_REQUIREMENT_.
Find the word "returned" in the material below and gather every line that contains it.

_SOURCE MATERIAL_.
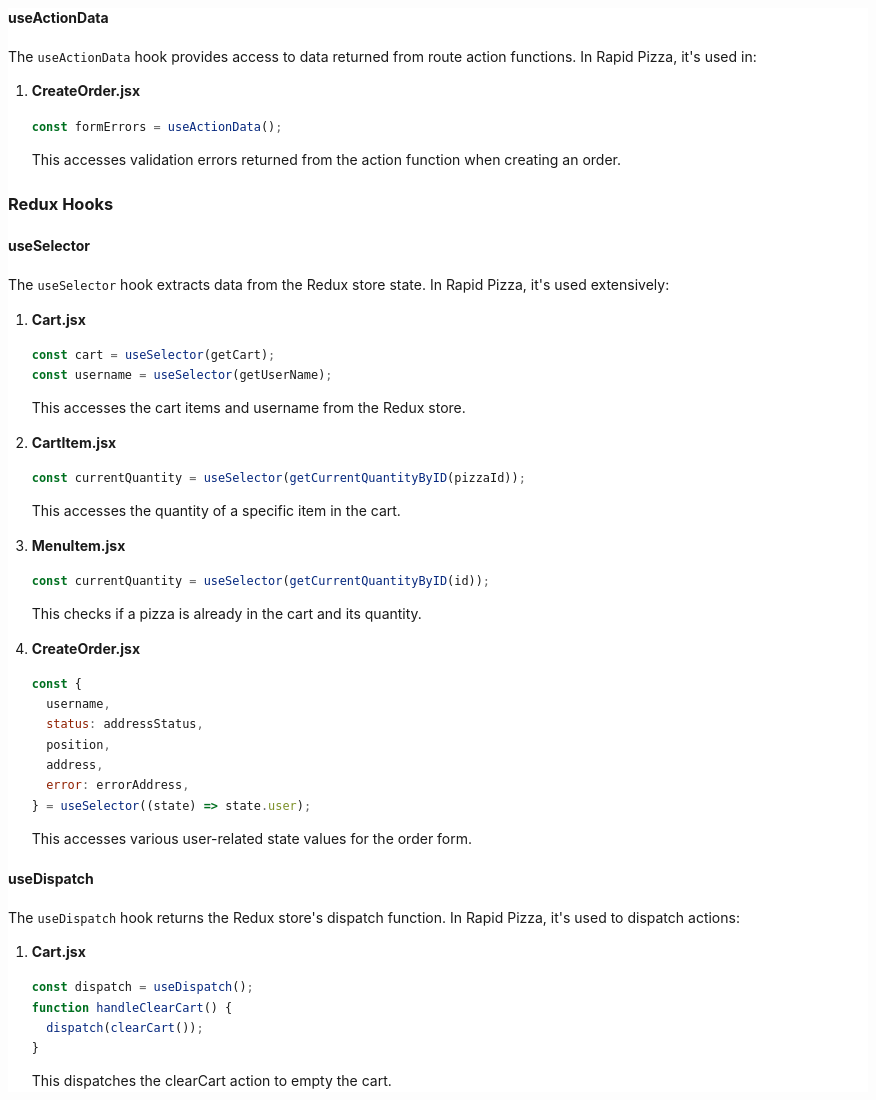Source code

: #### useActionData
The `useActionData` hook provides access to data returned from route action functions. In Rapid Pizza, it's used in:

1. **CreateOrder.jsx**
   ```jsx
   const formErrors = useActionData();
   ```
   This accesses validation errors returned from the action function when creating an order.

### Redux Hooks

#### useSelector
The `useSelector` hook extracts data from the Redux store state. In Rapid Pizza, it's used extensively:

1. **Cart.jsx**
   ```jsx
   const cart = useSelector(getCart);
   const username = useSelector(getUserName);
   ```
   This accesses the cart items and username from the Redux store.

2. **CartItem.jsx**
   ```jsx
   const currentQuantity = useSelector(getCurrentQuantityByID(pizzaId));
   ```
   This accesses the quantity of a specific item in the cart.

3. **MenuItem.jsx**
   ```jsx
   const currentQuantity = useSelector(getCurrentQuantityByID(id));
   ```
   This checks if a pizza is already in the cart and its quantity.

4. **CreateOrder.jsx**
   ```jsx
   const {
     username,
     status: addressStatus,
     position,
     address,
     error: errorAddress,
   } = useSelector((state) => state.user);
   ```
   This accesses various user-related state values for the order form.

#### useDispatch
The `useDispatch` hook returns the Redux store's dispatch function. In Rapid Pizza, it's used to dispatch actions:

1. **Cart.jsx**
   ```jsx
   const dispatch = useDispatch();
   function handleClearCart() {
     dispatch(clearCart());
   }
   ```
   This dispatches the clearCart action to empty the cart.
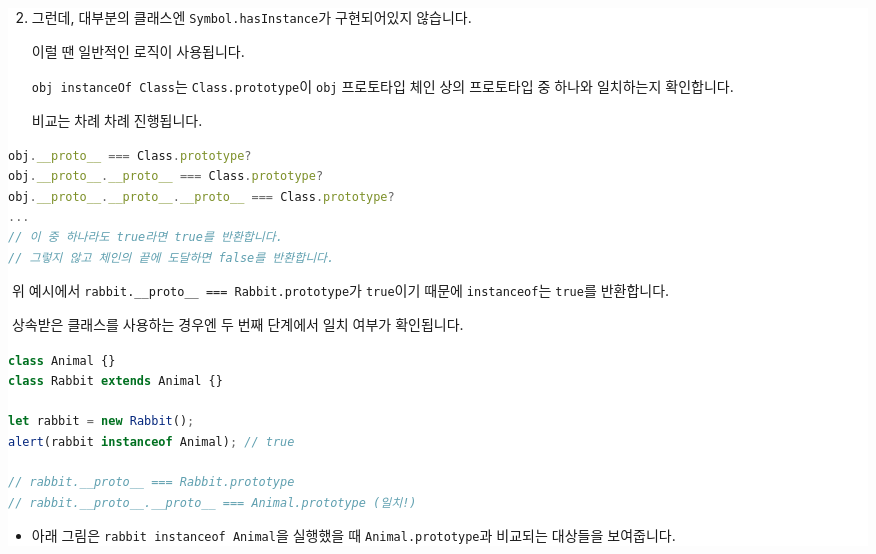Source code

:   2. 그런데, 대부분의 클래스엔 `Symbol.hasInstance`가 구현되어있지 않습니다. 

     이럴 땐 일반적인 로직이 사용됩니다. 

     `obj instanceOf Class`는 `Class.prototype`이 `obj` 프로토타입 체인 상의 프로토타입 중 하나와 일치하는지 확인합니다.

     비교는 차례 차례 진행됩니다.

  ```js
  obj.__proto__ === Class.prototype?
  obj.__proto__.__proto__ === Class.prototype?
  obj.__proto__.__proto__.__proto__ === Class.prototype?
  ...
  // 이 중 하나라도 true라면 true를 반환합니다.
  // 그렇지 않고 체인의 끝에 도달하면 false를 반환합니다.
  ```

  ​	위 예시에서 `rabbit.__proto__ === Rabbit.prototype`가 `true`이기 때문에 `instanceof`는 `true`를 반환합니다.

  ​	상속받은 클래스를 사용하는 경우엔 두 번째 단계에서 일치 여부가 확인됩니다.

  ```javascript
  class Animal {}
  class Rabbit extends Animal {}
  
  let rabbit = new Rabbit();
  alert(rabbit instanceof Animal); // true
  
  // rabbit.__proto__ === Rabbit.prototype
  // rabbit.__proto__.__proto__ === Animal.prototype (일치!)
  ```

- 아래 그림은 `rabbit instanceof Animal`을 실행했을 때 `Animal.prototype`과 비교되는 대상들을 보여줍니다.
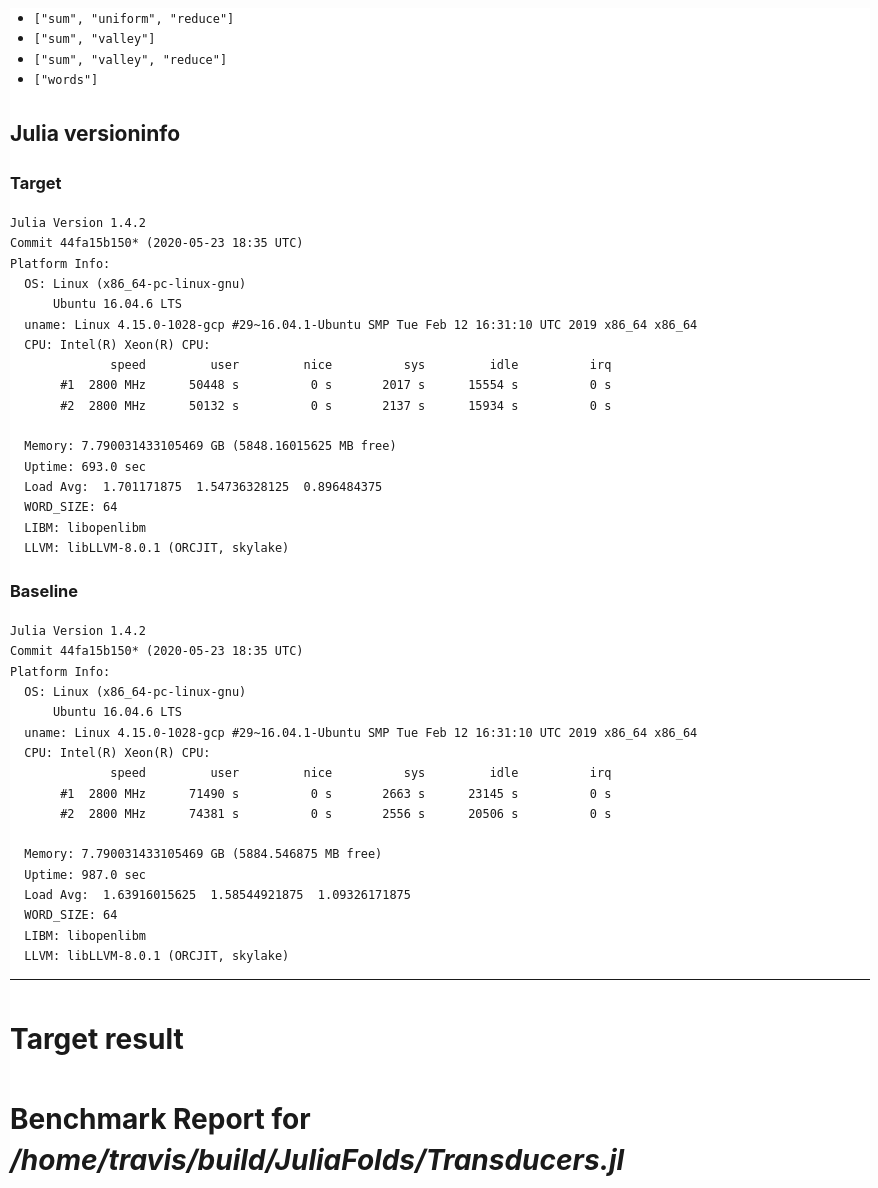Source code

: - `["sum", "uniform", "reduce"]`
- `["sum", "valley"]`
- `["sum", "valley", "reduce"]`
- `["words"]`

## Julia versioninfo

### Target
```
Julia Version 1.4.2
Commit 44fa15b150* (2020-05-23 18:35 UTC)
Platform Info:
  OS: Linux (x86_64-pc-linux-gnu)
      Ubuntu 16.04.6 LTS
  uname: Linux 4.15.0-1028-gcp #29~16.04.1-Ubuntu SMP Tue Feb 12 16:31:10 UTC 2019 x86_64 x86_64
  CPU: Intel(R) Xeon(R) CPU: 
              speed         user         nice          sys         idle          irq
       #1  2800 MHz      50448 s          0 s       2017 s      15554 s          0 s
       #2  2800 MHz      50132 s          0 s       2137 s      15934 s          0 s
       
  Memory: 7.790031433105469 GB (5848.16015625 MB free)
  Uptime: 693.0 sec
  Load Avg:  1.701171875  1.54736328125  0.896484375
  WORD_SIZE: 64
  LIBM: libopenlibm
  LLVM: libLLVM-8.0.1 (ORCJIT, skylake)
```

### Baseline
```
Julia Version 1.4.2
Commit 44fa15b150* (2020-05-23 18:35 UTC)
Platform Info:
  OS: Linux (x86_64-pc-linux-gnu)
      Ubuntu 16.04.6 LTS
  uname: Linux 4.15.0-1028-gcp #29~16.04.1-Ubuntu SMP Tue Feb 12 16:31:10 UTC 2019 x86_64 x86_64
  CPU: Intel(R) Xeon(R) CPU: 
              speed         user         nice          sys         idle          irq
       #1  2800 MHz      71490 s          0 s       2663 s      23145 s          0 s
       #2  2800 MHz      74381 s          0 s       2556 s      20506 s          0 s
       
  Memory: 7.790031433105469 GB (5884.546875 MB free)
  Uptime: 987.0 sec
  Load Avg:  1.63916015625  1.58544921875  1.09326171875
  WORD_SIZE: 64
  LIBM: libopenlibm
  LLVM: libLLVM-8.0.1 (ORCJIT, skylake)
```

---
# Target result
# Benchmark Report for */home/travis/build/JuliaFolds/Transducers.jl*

_OUTPUT BELOW_.
The `useActionData` hook provides access to data returned from route action functions. In Rapid Pizza, it's used in:
   This accesses validation errors returned from the action function when creating an order.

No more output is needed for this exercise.